In concentrated aqueous solutions of NaCl, the Na+ (aq) ions can be so close to the
Cl- (aq) ions that a small percentage is associated in ion pairs at any given moment. Suppose that a solution contains 1.00 mol of NaCl and that 5.57% of the formula units exist in solution as such loosely bound pairs. How many ions are there in this solution?
Check my thinking on this:
1 mol NaCl contains 6.02E23 formula units of NaCl.
5.57% or 0.0557*6.02E23=?? will be present as NaCl loosley bound pairs.
The other 94.43% will ionize which will be 0.9443*6.02E23=xx formula units NaCl to ionize. Since those ionize to Na^+ and Cl^- you will have xx Na^+ and xx Cl^-. Add those together to obtain the total number of ions.

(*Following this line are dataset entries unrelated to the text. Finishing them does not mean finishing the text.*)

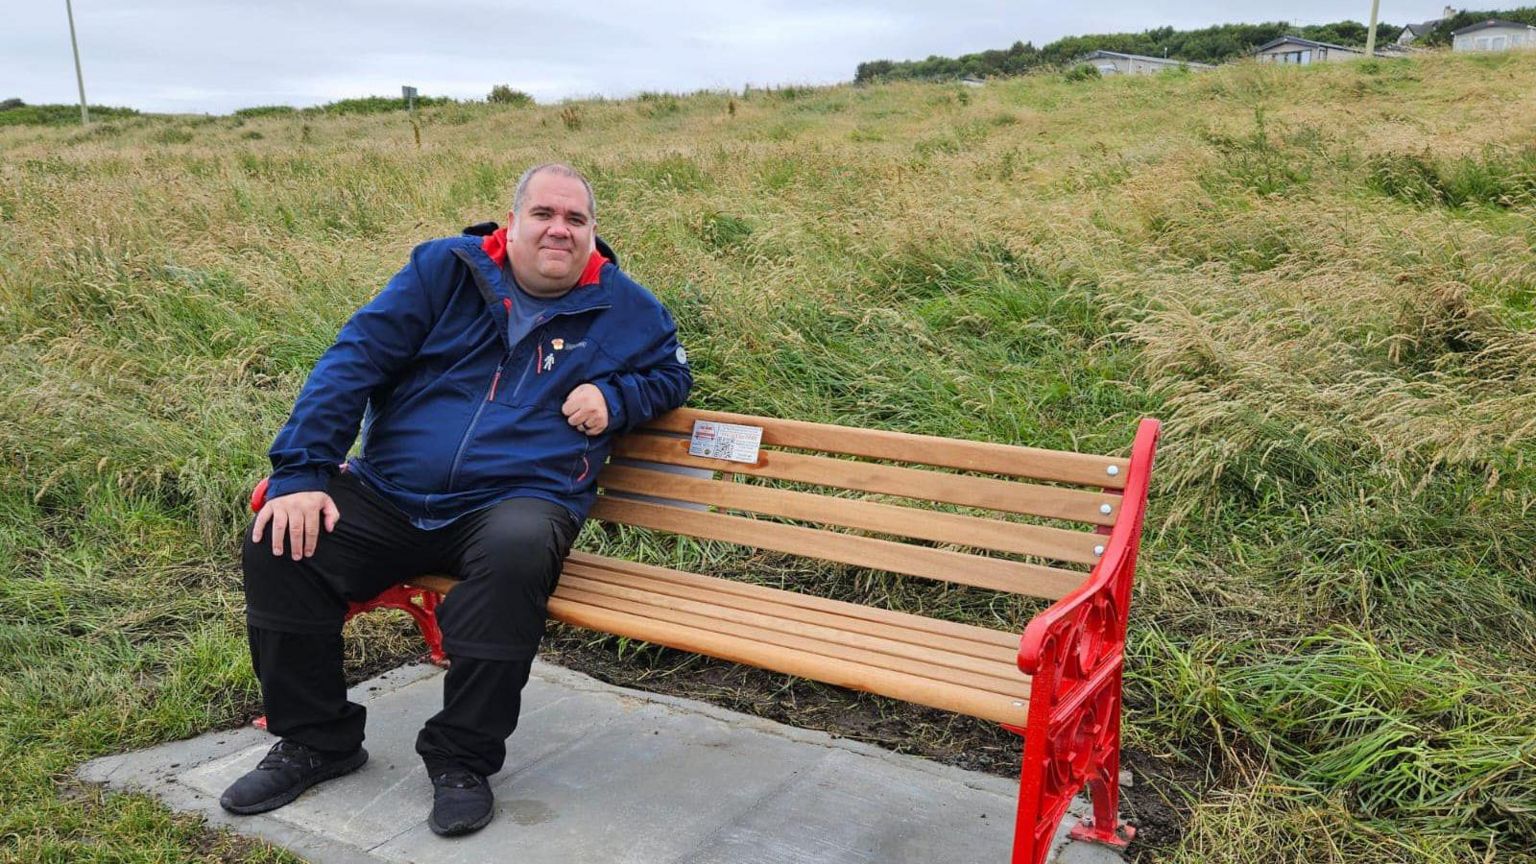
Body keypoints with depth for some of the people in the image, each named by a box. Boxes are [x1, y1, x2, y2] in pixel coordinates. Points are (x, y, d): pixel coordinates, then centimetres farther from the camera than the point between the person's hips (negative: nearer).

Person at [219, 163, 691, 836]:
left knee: (516, 554, -37)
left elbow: (672, 372, 24)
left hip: (516, 500, -2)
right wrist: (300, 473, -10)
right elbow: (354, 361, 0)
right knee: (279, 547, -19)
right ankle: (315, 741, 4)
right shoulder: (445, 269, 6)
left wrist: (614, 397, -1)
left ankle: (462, 758, -17)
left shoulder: (621, 307, 10)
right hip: (385, 496, 2)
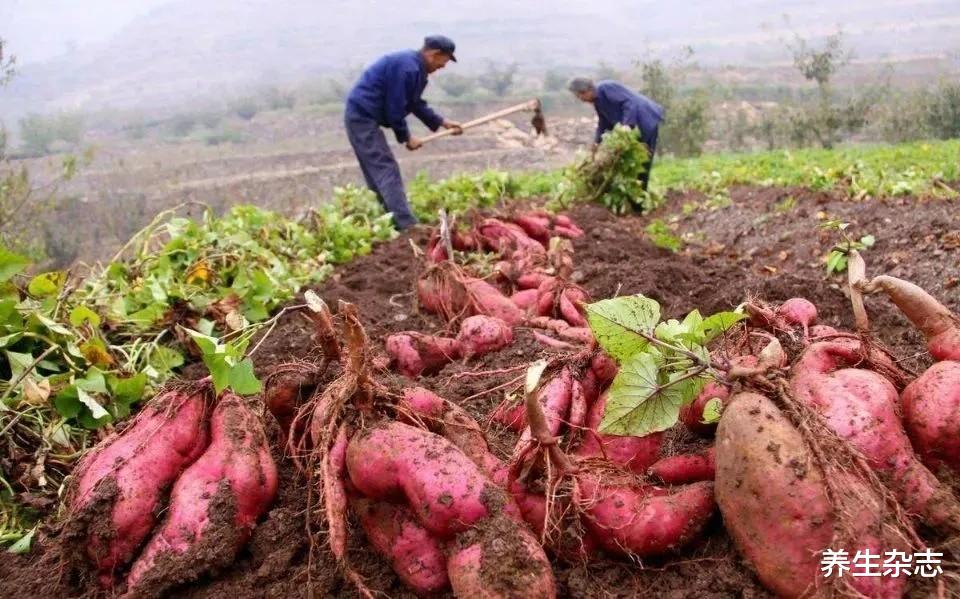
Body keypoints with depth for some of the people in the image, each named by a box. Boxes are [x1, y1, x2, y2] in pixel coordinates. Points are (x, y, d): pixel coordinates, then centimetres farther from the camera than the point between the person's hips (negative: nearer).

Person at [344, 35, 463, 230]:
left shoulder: (416, 67, 13)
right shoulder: (407, 68, -20)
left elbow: (415, 104, 22)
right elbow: (395, 108, -18)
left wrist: (442, 122, 21)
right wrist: (406, 137, -7)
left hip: (362, 117, 11)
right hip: (363, 117, -11)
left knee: (378, 173, 12)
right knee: (386, 170, -14)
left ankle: (393, 221, 18)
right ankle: (407, 225, -18)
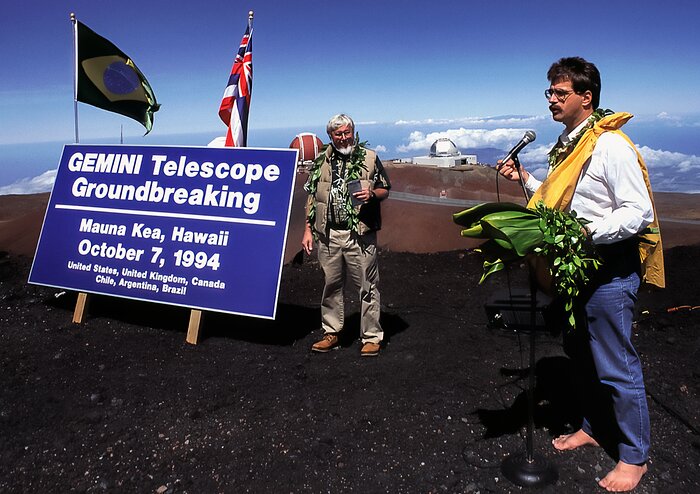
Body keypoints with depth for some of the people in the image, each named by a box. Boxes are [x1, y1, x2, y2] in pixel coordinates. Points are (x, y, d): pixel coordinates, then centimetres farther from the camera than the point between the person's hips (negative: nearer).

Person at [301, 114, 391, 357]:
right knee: (331, 285, 12)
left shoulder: (369, 158, 5)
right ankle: (331, 333, 25)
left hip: (360, 235, -3)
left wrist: (372, 194, -13)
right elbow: (312, 198, 13)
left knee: (367, 287, 1)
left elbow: (385, 190, 9)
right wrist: (308, 229, 8)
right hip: (328, 235, 3)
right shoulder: (321, 162, 12)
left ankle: (372, 337, 11)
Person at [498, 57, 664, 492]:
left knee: (616, 366, 1)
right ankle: (595, 427, 42)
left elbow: (639, 212, -22)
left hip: (610, 268, -9)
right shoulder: (566, 144, 11)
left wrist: (587, 233, -30)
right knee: (580, 351, 21)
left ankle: (634, 456, 21)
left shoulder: (611, 146, -18)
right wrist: (525, 179, 9)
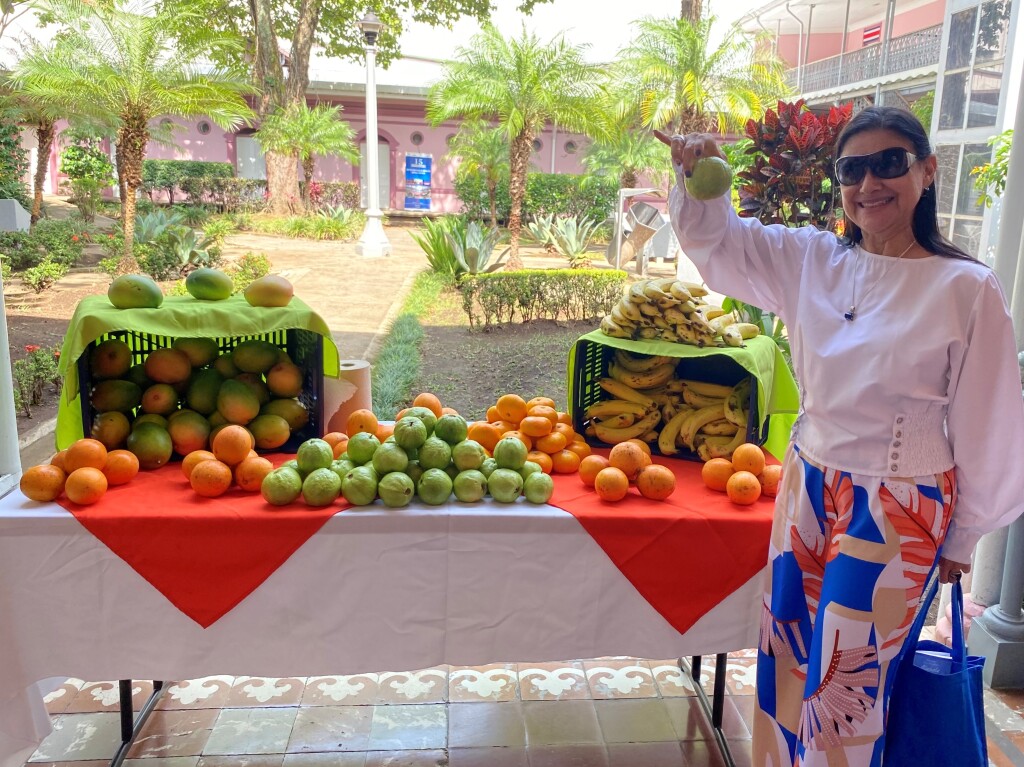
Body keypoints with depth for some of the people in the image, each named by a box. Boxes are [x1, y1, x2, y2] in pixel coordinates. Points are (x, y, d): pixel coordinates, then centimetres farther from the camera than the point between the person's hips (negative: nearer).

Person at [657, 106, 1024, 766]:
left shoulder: (967, 289, -13)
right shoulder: (811, 260, -1)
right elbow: (716, 239, 5)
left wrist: (962, 539, 0)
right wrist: (695, 174, -16)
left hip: (897, 512, -4)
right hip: (809, 487, 5)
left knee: (845, 679, 8)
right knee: (788, 657, 18)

Remember to check my thinking.
Your thinking is mostly correct. Let's go through the calculations step by step to find the total number of ions in the solution.
Step 1:
You are correct that 1 mole of NaCl contains 6.02 x 10^23 formula units of NaCl.
Step 2:
To find the number of formula units present as loosely bound pairs, you need to calculate 5.57% (0.0557) of the total number of formula units in 1 mole of NaCl. So, multiply 0.0557 by 6.02 x 10^23:
0.0557 x 6.02 x 10^23 = 3.34 x 10^22 formula units of NaCl in loosely bound pairs.
Step 3:
To find the number of formula units that will ionize, subtract the number of formula units in loosely bound pairs from the total number of formula units in 1 mole of NaCl:
6.02 x 10^23 - 3.34 x 10^22 = 5.69 x 10^22 formula units of NaCl to ionize.
Step 4:
Since each NaCl formula unit ionizes into one Na+ ion and one Cl- ion, the number of Na+ ions and Cl- ions will be the same as the number of formula units to ionize:
Number of Na+ ions = Number of Cl- ions = 5.69 x 10^22 ions.
Step 5:
To find the total number of ions in the solution, add the number of Na+ ions and Cl- ions together:
Total number of ions = Number of Na+ ions + Number of Cl- ions = 5.69 x 10^22 + 5.69 x 10^22 = 1.138 x 10^23 ions.
Therefore, there are 1.138 x 10^23 ions in the solution.